From the CDC: Why is MMR vaccine given after the first birthday?

"Most infants born in the United States will receive passive protection against measles, mumps, and rubella in the form of antibodies from their mothers. These antibodies can destroy the vaccine virus if they are present when the vaccine is given and, thus, can cause the vaccine to be ineffective. By 12 months of age, almost all infants have lost this passive protection."

For measles, it is important to have adequate Vitamin A. Vitamin A is found in milk fats (look for organic cow's milk, raw if you can get it and you trust your source). It is also readily available in many fresh fruits, such as cantaloupe and chard.

A few random posts from the internet, because we can trust everything we read :)

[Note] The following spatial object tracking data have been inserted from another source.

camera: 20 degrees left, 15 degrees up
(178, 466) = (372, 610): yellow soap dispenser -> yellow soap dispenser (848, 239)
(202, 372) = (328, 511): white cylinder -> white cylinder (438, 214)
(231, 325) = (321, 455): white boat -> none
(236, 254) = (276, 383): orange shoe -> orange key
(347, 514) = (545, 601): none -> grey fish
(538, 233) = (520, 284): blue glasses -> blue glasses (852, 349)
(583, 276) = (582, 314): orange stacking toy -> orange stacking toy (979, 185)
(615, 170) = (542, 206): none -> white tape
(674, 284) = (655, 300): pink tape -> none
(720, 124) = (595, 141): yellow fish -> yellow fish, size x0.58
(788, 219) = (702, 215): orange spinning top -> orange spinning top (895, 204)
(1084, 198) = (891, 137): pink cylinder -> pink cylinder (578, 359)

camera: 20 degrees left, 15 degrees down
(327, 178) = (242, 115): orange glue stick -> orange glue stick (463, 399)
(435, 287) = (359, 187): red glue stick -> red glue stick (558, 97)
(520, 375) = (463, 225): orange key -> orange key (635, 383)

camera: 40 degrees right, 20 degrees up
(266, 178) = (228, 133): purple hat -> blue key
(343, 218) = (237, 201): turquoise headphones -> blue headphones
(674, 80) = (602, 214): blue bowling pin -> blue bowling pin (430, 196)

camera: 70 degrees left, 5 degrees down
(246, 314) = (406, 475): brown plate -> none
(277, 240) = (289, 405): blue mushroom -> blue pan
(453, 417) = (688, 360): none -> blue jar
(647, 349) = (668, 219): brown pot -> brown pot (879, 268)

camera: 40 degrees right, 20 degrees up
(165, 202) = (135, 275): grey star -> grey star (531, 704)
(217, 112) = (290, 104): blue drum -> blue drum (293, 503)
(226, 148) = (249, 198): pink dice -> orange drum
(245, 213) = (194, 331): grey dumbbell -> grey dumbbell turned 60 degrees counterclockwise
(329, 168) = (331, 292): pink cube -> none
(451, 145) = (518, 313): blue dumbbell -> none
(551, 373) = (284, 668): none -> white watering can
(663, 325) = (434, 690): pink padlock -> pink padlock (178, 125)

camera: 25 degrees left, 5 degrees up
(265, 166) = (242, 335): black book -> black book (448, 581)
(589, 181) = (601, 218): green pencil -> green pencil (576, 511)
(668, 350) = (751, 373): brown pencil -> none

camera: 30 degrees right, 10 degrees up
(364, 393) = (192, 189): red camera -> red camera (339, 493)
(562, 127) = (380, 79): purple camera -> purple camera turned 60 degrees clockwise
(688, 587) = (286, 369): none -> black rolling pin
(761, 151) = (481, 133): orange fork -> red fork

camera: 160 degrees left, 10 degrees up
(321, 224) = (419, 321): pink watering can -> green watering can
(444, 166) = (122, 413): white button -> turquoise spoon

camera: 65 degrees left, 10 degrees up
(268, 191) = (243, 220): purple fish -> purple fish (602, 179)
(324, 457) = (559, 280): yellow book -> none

What side effects have been reported with this vaccine?
Fever is the most common side effect, occurring in 5%–15% of vaccine recipients. About 5% of people develop a mild rash. When they occur, fever and rash usually appear 7–12 days after vaccination. About 25% of adult women receiving MMR vaccine develop temporary joint pain, a symptom related to the rubella component of the combined vaccine. Joint pain only occurs in women who are not immune to rubella at the time of vaccination. MMR vaccine may cause thrombocytopenia (low platelet count) at the rate of about 1 case per 30,000–40,000 vaccinated people. Cases are almost always temporary and benign. More severe reactions, including allergic reactions, are rare. Other severe problems (e.g., deafness, permanent brain damage) occur so rarely that experts cannot be sure whether they are caused by the vaccine or not.

Can the live virus in the vaccine cause measles, mumps, and/or rubella?
Because the measles, mumps, and rubella viruses in the MMR vaccine are weak versions of the disease viruses, they may cause a very mild case of the disease they were designed to prevent; however, it is usually much milder than the natural disease and is referred to as an adverse reaction to the vaccine.

Here's a nice link regarding keeping healthy with the use of herbs.

And you, what are you doing or not doing? Is your daily life impacted at all?